Stepping inside the Marcos Museum in Batac, Ilocos feels like stepping into a different time capsule. The museum, which also houses the remains of the late dictator, resembles more a shrine for a person deemed half human, half god. The walls are decorated with framed notes, fragments of letters and Marcos’ personal history, intricately tied to the history of the country. Personal virtues and achievements are extolled, such as Marcos’ topping the bar exam. Everywhere one turns, there are pictures of Marcos the hero, sought after by ordinary folk—Marcos with peasants, Marcos with the arms of those outstretched, reaching out to him.

For every tear you shed, there will be victory, a plaque read.

On September 21, 1972, citing threats of communist insurgency and civil disobedience, then President Marcos declared Martial law, effectively suspending civil rights and what activists would then call ‘plunging the country into its darkest times’. What followed could not quite be described by the available statistics: 30,000 cases of human rights violations according to Commission of Human Rights, 21,000 documented cases by the nongovernmental organization Task Force Detainees of the Philippines. A country paralyzed by debt while its neighboring countries in Southeast Asia boomed economically.
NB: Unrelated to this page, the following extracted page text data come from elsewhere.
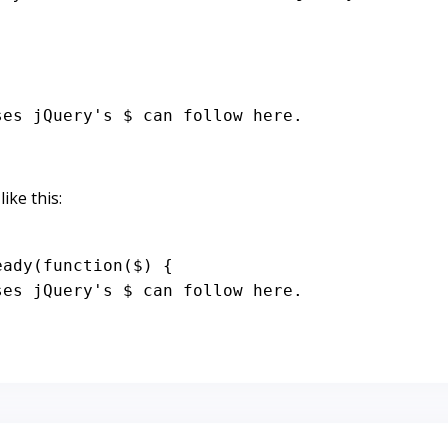
ses jQuery's $ can follow here.
ike this:
eady
(
function
(
$
) {

ses jQuery's $ can follow here.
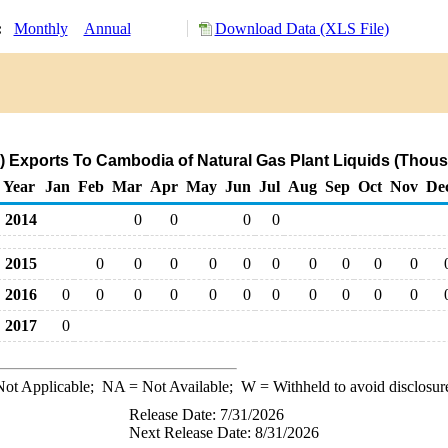
y:
Monthly
Annual
Download Data (XLS File)
 Exports To Cambodia of Natural Gas Plant Liquids (Thous
Year
Jan
Feb
Mar
Apr
May
Jun
Jul
Aug
Sep
Oct
Nov
De
2014
0
0
0
0
2015
0
0
0
0
0
0
0
0
0
0
2016
0
0
0
0
0
0
0
0
0
0
0
2017
0
ot Applicable;
NA
= Not Available;
W
= Withheld to avoid disclosur
Release Date: 7/31/2026
Next Release Date: 8/31/2026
A country with its citizenship in constant mistrust of the government. The images and stories that haunt, haunt in their universality—a replica of a famous dissident’s cell in a museum in Quezon City—bunk beds and toilet cramped together, countless pictures of men and women in the streets being sprayed on by water cannons and tear gases, skeletons that still turn up in the most remote of regions, stories of friends, comrades dead, missing, families broken, the individual voices that speak of torture, loss.